10 Ideas For Your Next Margaritas and Mezcalitas:

  1. Cucumber and Basil
  2. Jalapeno and Watermelon
  3. Peach Mimosa (garnished with mint leaves)
  4. Raspberry, Moscato, and Basil
  5. Blue Curacao and Coconut Cream (garnish with orange peels and blueberries)
  6. Exotic fruit flavors such as Passionfruit or Prickly Pear
  7. Pomegranate with chocolate shavings (great for fall)
  8. Ginger and Orange
  9. Chamoy with Mango or Tamarind
  10. Florals such as Lavender or Hibiscus (Jamaica in Mexico)
Frozen Tamarind Margarita with chamoy stick
Frozen Tamarind Margarita with chamoy stick

The Best Margarita Recipe

The original margarita is easy to make. Hopefully, I’ve given you some ideas on how to make some unique margaritas for your next Margarita Night. So let’s start with the original margarita recipe:

Yield: 2 drinks


  • 4 ounces of tequila or mezcal
  • Juice of 1-2 whole limes (depending on size)
  • 1.5-ounces Cointreau (a better choice for triple sec)
  • .5 ounces of agave nectar
  • Chile salt or Tajin for rim (optional)
  • Lime or orange wedge or wheel, for garnish


Fill a cocktail shaker with ice and add tequila (or mezcal), lime juice, and Cointreau. Shake. Set to the side. Pour chili salt or Tajin onto a plate. Take a lime wedge and run it around the rim of the glass. Dip the rim of the glass into the salt mixture. Pour the margarita, with the ice, into the glass. Garnish with a wedge/wheel of lime, orange, or both.

Frozen Spicy Mango Margarita with Tajin Rim
Frozen Spicy Mango Margarita with Tajin Rim

My Favorite Margarita: Spicy Mango Margarita

My tolerance for spicy things has increased since living in Mexico, so naturally, I love a spicy margarita. This margarita will give you an idea of how easy it is to add and combine different flavors to the original margarita recipe. This recipe makes enough for two drinks. The mezcalita recipe shows you how to make a larger pitcher for a group of people.

Yield: 2 drinks


  • 4 ounces of tequila (or mezcal)
  • Juice of 1-2 whole limes (depending on size)
  • 1.5-ounces Cointreau (a better choice for triple sec)
  • .5 ounces of agave nectar
  • 1 ounce Ancho Reyes Chile Licor (optional)
  • One jalapeno, charred on the grill and sliced
  • 2 ounces of mango juice
  • Mango fruit
  • Chile salt or Tajin for rim (optional)
  • Lime or orange wedge, for garnish


Muddle half of the jalapeno slices and half of the mango fruit in a cocktail shaker. Add the tequila/mezcal, lime juice, Ancho Reyes Chile licor, mango juice, Cointreau, and ice. Shake. Rim glass with chili salt or Tajin if desired. Pour the cocktail into the glass. Scatter jalapeno slices into glass. Make a mango skewer and serve. This margarita can be served frozen or on the rocks.

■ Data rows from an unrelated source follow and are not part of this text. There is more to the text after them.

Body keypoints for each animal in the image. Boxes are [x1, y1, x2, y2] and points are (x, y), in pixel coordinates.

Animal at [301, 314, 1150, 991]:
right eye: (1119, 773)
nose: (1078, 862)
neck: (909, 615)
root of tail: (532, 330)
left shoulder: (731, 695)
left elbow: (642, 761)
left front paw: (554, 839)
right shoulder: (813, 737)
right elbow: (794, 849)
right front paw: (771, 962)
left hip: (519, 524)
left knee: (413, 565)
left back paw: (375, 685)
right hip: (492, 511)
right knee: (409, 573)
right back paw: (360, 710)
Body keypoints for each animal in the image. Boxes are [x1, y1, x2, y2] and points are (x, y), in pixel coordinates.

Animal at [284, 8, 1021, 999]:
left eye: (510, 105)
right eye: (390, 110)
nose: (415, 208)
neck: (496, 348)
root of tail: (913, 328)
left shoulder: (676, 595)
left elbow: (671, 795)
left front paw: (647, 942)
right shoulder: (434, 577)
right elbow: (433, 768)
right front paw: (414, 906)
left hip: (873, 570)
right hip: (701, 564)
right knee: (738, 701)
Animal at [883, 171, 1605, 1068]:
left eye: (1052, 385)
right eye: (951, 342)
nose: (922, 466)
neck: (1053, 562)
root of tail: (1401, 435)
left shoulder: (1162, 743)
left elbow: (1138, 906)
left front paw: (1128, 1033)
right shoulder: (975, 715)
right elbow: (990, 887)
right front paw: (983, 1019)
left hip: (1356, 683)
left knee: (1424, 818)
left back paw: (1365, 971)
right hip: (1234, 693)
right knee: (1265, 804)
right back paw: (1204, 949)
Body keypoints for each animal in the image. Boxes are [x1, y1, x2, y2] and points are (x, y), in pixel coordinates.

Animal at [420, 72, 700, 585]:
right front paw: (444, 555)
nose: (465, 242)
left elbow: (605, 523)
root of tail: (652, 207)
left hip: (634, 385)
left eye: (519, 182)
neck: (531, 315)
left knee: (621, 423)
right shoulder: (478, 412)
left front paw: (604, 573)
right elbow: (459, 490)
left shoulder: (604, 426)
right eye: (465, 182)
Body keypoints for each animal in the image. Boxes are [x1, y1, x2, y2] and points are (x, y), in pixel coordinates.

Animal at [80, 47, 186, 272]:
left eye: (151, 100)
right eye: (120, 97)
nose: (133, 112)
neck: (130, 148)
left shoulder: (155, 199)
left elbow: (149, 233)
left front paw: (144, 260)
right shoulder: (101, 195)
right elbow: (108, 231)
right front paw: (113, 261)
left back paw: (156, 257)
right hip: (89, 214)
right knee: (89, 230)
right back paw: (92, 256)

For a frozen margarita, add the mixture and ice to a blender and blend on high until you have your desired smoothness.

The Best Mezcalita Recipe

Some people can drink mezcal straight (like Tom), but it’s a bit strong for me. I prefer to pair it with something fruity or floral. If you have a hard time drinking mezcal straight, try this mezcalita recipe. It’s a fantastic combination of fruity, smoky, and spicy!

Pineapple Mezcalita with dehydrated orange and rosemary sprig
Pineapple Mezcalita with dehydrated orange and rosemary sprig

My Favorite Mezcalita: Pineapple Mezcalita

This is an easy one that you can whip up for a large party. (If you need a smaller recipe, use the measurements from the margarita recipe and substitute mezcal for the tequila).

Yield: 6-7 drinks


  • 3 cups Mezcal
  • 1 1/2 cups lime juice (from 12 to 14 medium limes)
  • 1/2 cup Cointreau or Grand Marnier
  • 3 cups pineapple juice
  • Pineapple quarters (fresh or grilled)
  • Jalapenos (grilled and sliced) (optional)
  • 1/3 cup Ancho Reyes Chile Licor (optional)
  • Ice


Add mezcal, lime juice Cointreau, Ancho Reyes Chile Licor, and pineapple juice to a pitcher and stir. You can serve this right away, or make it a day beforehand and store it in the refrigerator until it’s party time.

To Serve: Fill each glass with ice and pour mezcalita over the ice. Garnish with fresh or grilled pineapple. Enjoy!

Do you prefer margaritas or mezcalitas? Tell us your favorite!